The disorder often begins early in life, with 25 percent of cases occurring in children younger than 10 years old, one-half happening in kids and teens younger than age 20, and up to 80 percent striking before age 30. It has developed in infants and in adults as old as those in their mid-fifties.

Promising research is underway examining the genetic roots of vitiligo and testing compounds and treatments that may interrupt the autoimmune response, inflammation, and the destruction of melanocytes. Areas of current vitiligo research include:

  • Medication that promotes the growth of melanocytes
  • Medication intended to bring color back to the affected area

  • A skin-grafting surgery called noncultured epidermal cell suspension
  • Immune-targeting therapy to reverse the condition

  • Gene therapy that reprograms melanocytes to prevent an autoimmune reaction

In addition to the investigation of these novel treatments, much of the latest vitiligo research has focused on gaining a better understanding of the genes involved with how the condition starts in the first place. By doing so, researchers hope to get closer to developing a treatment that prevents vitiligo from occurring or spreading.

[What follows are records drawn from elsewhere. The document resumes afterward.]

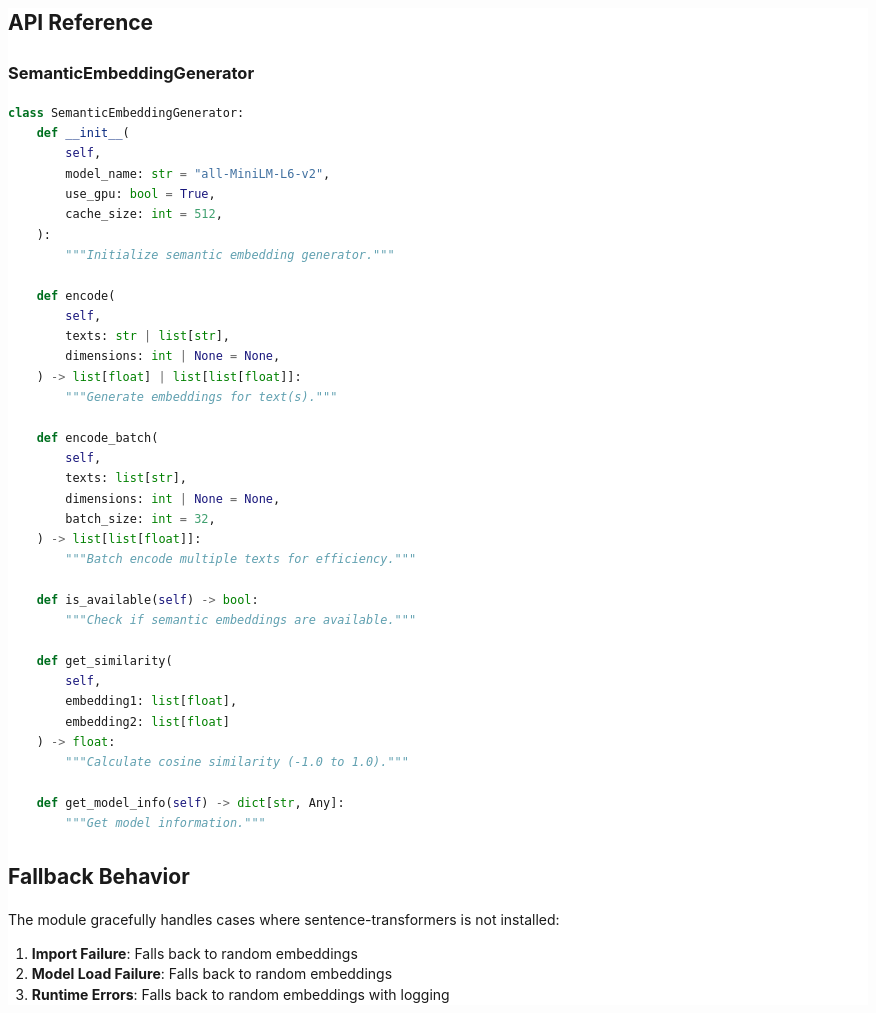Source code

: ## API Reference

### SemanticEmbeddingGenerator

```python
class SemanticEmbeddingGenerator:
    def __init__(
        self,
        model_name: str = "all-MiniLM-L6-v2",
        use_gpu: bool = True,
        cache_size: int = 512,
    ):
        """Initialize semantic embedding generator."""

    def encode(
        self,
        texts: str | list[str],
        dimensions: int | None = None,
    ) -> list[float] | list[list[float]]:
        """Generate embeddings for text(s)."""

    def encode_batch(
        self,
        texts: list[str],
        dimensions: int | None = None,
        batch_size: int = 32,
    ) -> list[list[float]]:
        """Batch encode multiple texts for efficiency."""

    def is_available(self) -> bool:
        """Check if semantic embeddings are available."""

    def get_similarity(
        self,
        embedding1: list[float],
        embedding2: list[float]
    ) -> float:
        """Calculate cosine similarity (-1.0 to 1.0)."""

    def get_model_info(self) -> dict[str, Any]:
        """Get model information."""
```

## Fallback Behavior

The module gracefully handles cases where sentence-transformers is not installed:

1. **Import Failure**: Falls back to random embeddings
2. **Model Load Failure**: Falls back to random embeddings
3. **Runtime Errors**: Falls back to random embeddings with logging
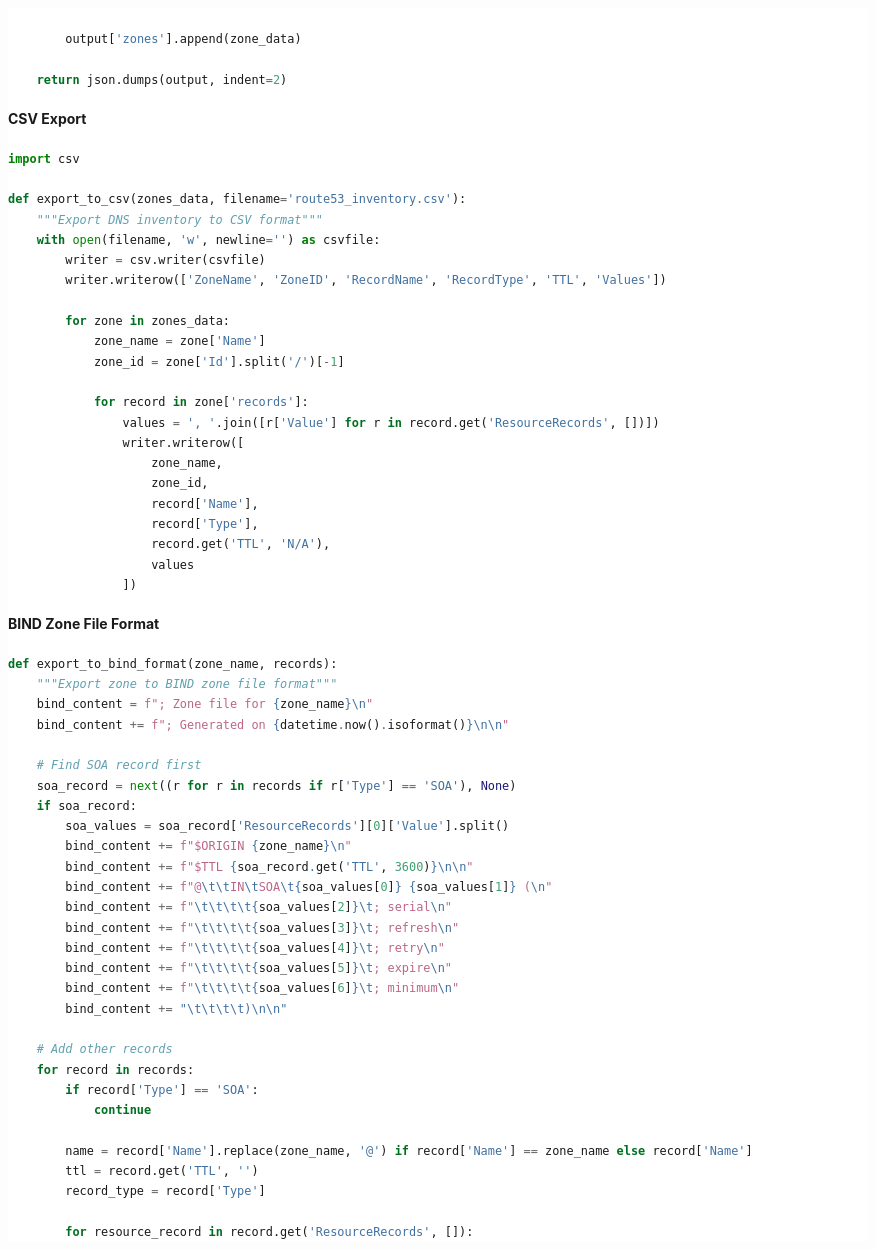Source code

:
 ```python
        
        output['zones'].append(zone_data)
    
    return json.dumps(output, indent=2)
```

#### CSV Export
```python
import csv

def export_to_csv(zones_data, filename='route53_inventory.csv'):
    """Export DNS inventory to CSV format"""
    with open(filename, 'w', newline='') as csvfile:
        writer = csv.writer(csvfile)
        writer.writerow(['ZoneName', 'ZoneID', 'RecordName', 'RecordType', 'TTL', 'Values'])
        
        for zone in zones_data:
            zone_name = zone['Name']
            zone_id = zone['Id'].split('/')[-1]
            
            for record in zone['records']:
                values = ', '.join([r['Value'] for r in record.get('ResourceRecords', [])])
                writer.writerow([
                    zone_name,
                    zone_id,
                    record['Name'],
                    record['Type'],
                    record.get('TTL', 'N/A'),
                    values
                ])
```

#### BIND Zone File Format
```python
def export_to_bind_format(zone_name, records):
    """Export zone to BIND zone file format"""
    bind_content = f"; Zone file for {zone_name}\n"
    bind_content += f"; Generated on {datetime.now().isoformat()}\n\n"
    
    # Find SOA record first
    soa_record = next((r for r in records if r['Type'] == 'SOA'), None)
    if soa_record:
        soa_values = soa_record['ResourceRecords'][0]['Value'].split()
        bind_content += f"$ORIGIN {zone_name}\n"
        bind_content += f"$TTL {soa_record.get('TTL', 3600)}\n\n"
        bind_content += f"@\t\tIN\tSOA\t{soa_values[0]} {soa_values[1]} (\n"
        bind_content += f"\t\t\t\t{soa_values[2]}\t; serial\n"
        bind_content += f"\t\t\t\t{soa_values[3]}\t; refresh\n"
        bind_content += f"\t\t\t\t{soa_values[4]}\t; retry\n"
        bind_content += f"\t\t\t\t{soa_values[5]}\t; expire\n"
        bind_content += f"\t\t\t\t{soa_values[6]}\t; minimum\n"
        bind_content += "\t\t\t\t)\n\n"
    
    # Add other records
    for record in records:
        if record['Type'] == 'SOA':
            continue
        
        name = record['Name'].replace(zone_name, '@') if record['Name'] == zone_name else record['Name']
        ttl = record.get('TTL', '')
        record_type = record['Type']
        
        for resource_record in record.get('ResourceRecords', []):
```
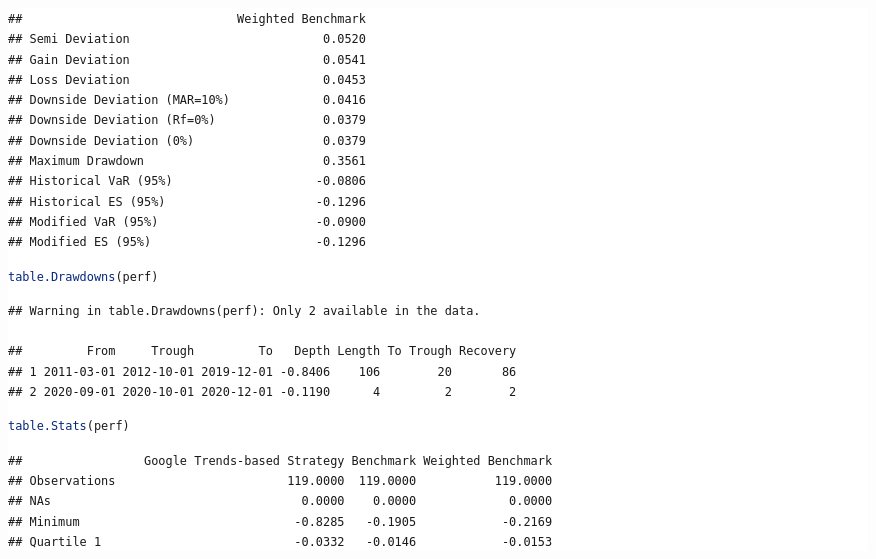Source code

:     ##                              Weighted Benchmark
    ## Semi Deviation                           0.0520
    ## Gain Deviation                           0.0541
    ## Loss Deviation                           0.0453
    ## Downside Deviation (MAR=10%)             0.0416
    ## Downside Deviation (Rf=0%)               0.0379
    ## Downside Deviation (0%)                  0.0379
    ## Maximum Drawdown                         0.3561
    ## Historical VaR (95%)                    -0.0806
    ## Historical ES (95%)                     -0.1296
    ## Modified VaR (95%)                      -0.0900
    ## Modified ES (95%)                       -0.1296

``` r
table.Drawdowns(perf)
```

    ## Warning in table.Drawdowns(perf): Only 2 available in the data.

    ##         From     Trough         To   Depth Length To Trough Recovery
    ## 1 2011-03-01 2012-10-01 2019-12-01 -0.8406    106        20       86
    ## 2 2020-09-01 2020-10-01 2020-12-01 -0.1190      4         2        2

``` r
table.Stats(perf)
```

    ##                 Google Trends-based Strategy Benchmark Weighted Benchmark
    ## Observations                        119.0000  119.0000           119.0000
    ## NAs                                   0.0000    0.0000             0.0000
    ## Minimum                              -0.8285   -0.1905            -0.2169
    ## Quartile 1                           -0.0332   -0.0146            -0.0153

Since something in the environment appears to be responsible for triggering vitiligo (as people are not born with the condition), researchers have also focused on understanding what those triggers are and why they incite such a response within the cells.

Why People With Vitiligo Are Joining the Body Positive Movement

While some people with vitiligo seek treatment to cover up or repigment their skin, others choose to embrace the condition however it shows up. Ash Soto from Orlando, Florida, falls into that camp. She documents her experience with vitiligo on her Instagram page, which has more than 130,000 followers.

Soto was diagnosed with vitiligo at age 12 after she saw a white spot on her neck and then noticed another one appear within a few months. “I remember being really scared and confused,” she says.

Soto admits she was teased at school for the way her skin looked and says her vitiligo hurt her self-esteem and made her feel insecure. By her late teens, however, she had decided to embrace her skin and use it as a canvas for art, which she shares photos of on Instagram. Her photos are accompanied by inspirational captions that promote a love-yourself mentality.

The body positive movement is all about self-acceptance, so it’s been a natural fit for people who want to embrace their vitiligo. Some well-known people have been open about their vitiligo — including the model Winnie Harlow and actor Jon Hamm — and this has helped bring vitiligo into the spotlight. With this raised awareness, people may become more accepting of those living with the condition.

As for Soto, she’s all for vitiligo being included in the body positive movement. “When I was younger, I didn’t have anybody to look up to,” she says. “It’s so important for us to raise awareness for kids who are being diagnosed now.”

Since vitiligo doesn’t usually go away over time, it’s important that vitiligo patients develop coping strategies by learning about the condition and connecting with others who are living with it, too.